I’ve been a little busy elsewhere but haven’t stopped counting down.
In total, Victoria’s public health sector has lost $723 million in the two years since Premier Baillieu took office; 85% of the funding cuts have been initiated by his government – not that you’d know that from the media coverage, government releases, or from the responses of many hospitals.
As the Federal and State governments continue to bicker, despite calls for compromise, it’s our patients who will suffer, and our already pressured staff who will feel the strain.
What do funding cuts mean? Here, off the top of my head and informed by both current practice and my memories of the Kennett years, are a couple of things that have been or will be implemented in hospitals across the state:
- Elective lists, already at 7000, get longer;
- inpatients have to wait for surgery – like the elderly mother of a friend and colleague, who waited three days for surgery to repair a fractured hip, even though research clearly demonstrates that delays increase the already poor outcomes of this population;
- patients are sent home to make room for new admissions, even if they’re not ready for discharge – which not only affects their progress but, if they need to be readmitted, means the hospitals can’t bill for subsequent related admissions;
- nurses are already being asked to work reduced shift lengths and to reduce their total hours, even though patient numbers aren’t decreasing and acuity is only rising;
- fewer allied health services (physiotherapy, nutrition, occupational therapy, speech pathology, podiatry and others) are available, for both in- and out-patients;
- support services like pathology, orderlies and cleaners are reduced, increasing the length of time everything takes to be done;
- kitchen staff are cut, increasing the likelihood of patients getting the wrong meals – for those on modified diets, like people with coeliac disease, diabetes, or who’ve had a stroke, this can have significant ramifications;
- linen deliveries are reduced, making it harder to get blankets when patients are cold, and encouraging wet linen to be covered up with pads rather than changed;
- the process for getting additional services is longer, harder, and requires justification – things like an air mattress for someone at high risk of developing a pressure ulcer, or an attendant to monitor a confused patient at risk of pulling out vital lines, falling out of bed, or wandering out of the ward; and
- structural changes like combining smaller wards to cut the cost of ward-level management, even though that makes it often impossible for staff to be adequately supervised or supported.

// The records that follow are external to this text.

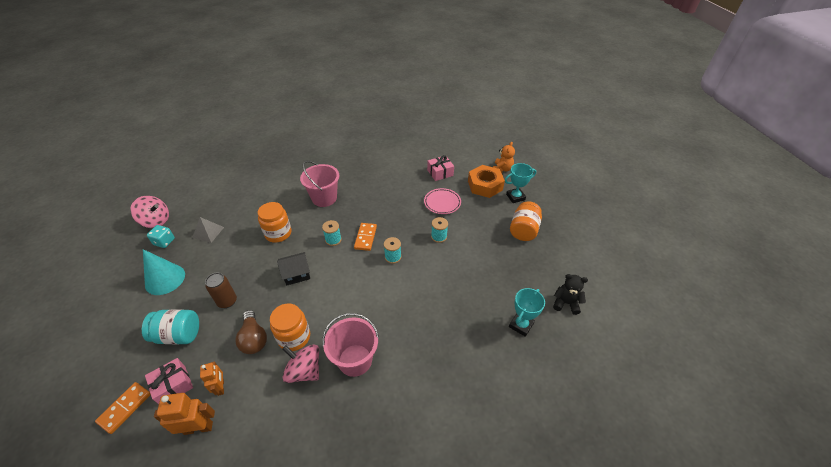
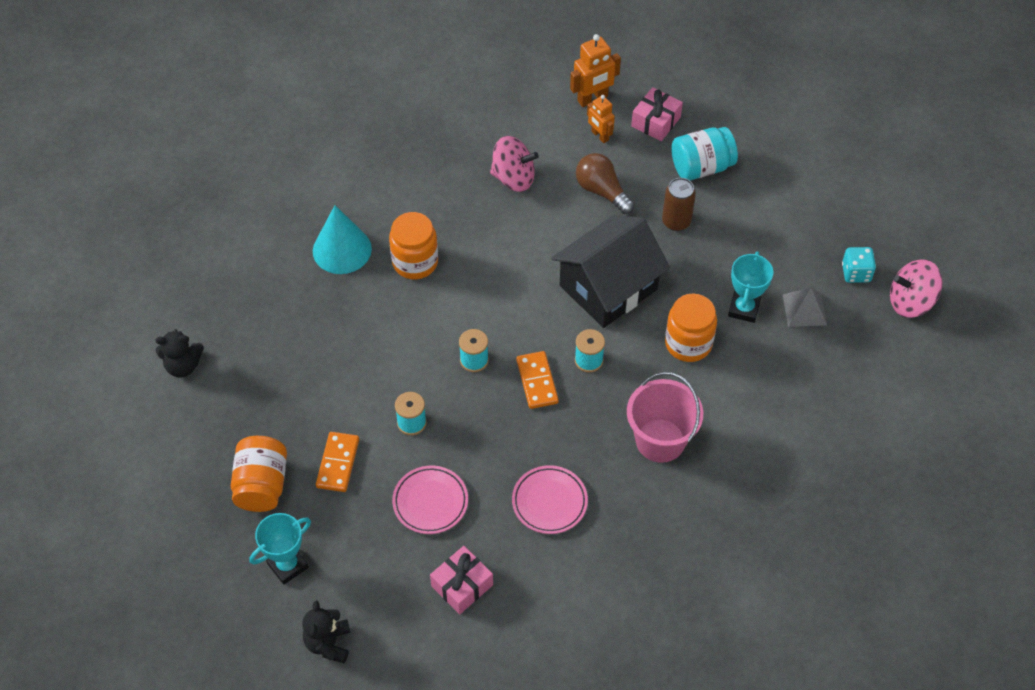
camera: 160 degrees right, 10 degrees up
(125, 408) = (688, 90): orange domino -> orange domino (338, 463)
(165, 279) = (792, 222): turquoise cone -> turquoise cone (342, 250)
(294, 337) = (551, 208): orange jar -> orange jar (415, 262)
(296, 274) = (608, 287): black house -> black house, size x1.91
(355, 360) = (458, 206): pink bucket -> none
(388, 189) = (549, 502): none -> pink plate
(485, 185) = (356, 578): orange nut -> none
(502, 169) = (328, 643): orange teddy bear -> black teddy bear
(521, 325) = (248, 313): turquoise trophy -> turquoise trophy (744, 309)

Victoria’s nurses, midwives and patients are fortunate – thanks to the sustained, committed work of past and present Australian Nursing Federation (Vic. branch) staff, board, executive and members, we have legally mandated minimum ratios. That means that, regardless of the severity of cuts, public hospitals can not increase patient loads above their current level.
Our world first ratios haven’t changed since they were implemented in 2000, although patients in every region and at every level are not more likely to be sicker and have more concomitant conditions (co-morbidities) now than then. Acknowledging this, some areas in some hospitals staff above the legal minimum – allowing, for example, the night duty in charge nurse to have a reduced patient load instead of caring for eight patients while running the ward. That will change, in almost every instance.
Things could be worse – at least our ratios mean that, unlike the recent cuts at Brisbane’s Prince Charles hospital, combining wards doesn’t mean managing the same number of acute surgical patients with twenty-five fewer nurses.
Victoria votes in a year, ten months, two weeks and four days from now. It’s not just nurses and midwives – none of us can afford to forget the impact that the Baillieu government’s short-sighted cuts are having on the health of our most vulnerable members, and on the functional integrity of what was a smoothly running health system.
In our hospital, A whole 10 bed ward has been closed for three months due to funding cuts.. This ward is linked to theatre, and so elective surgery patients suffer a longer wait… the staff have to have their cntracted hours honoured, so they will be doing pool shifts, which has a flow on affect for those of us who rely predominantly on pool shifts..
About 80-90 bed being closed within my health service. Theaters not re-opening, and staff who were on contracts are not being renewed. And now a possibility of closing an emergency department at night time. All due to funding or lack there of. Hummm where’s the media out cry of putting the public at risk????
I know – where’s the media in this?
New health agreement was signed in Aug 2011. Details of new funding arrangement gone over with a fine tooth comb so Premiers/Health Ministers would understand new way ABS were modelling population growth. Baillieu happily signed up and bragged about what a great deal it was “better than the one John Brumby got”. They new exactly how the ABS modelling would work, if they didnt they wouldnt have signed up. Now new funding model being put in practice Baillieu is complaining. This ispurely political because LNP doing so badly in Vic and its a fed election year….trying to make Fed Labor look bad and themselves look good. Wont work. Dont let it work. Patients are suffering. Davis could fix this if he wanted to.
Reblogged this on Denise Allen and commented:
Great post!
Queensland, NSW, Victoria. All excellent examples of the behaviour to expect from Phoney Tony and his NO Coalition if they end up as the Federal Government of this country.
If they do I shall have two responses to those who then complain.
1) Don’t look at me, I didn’t vote for them.
2) If you did vote for them you only have yourselves to blame. So stop whingeing and live with your decision!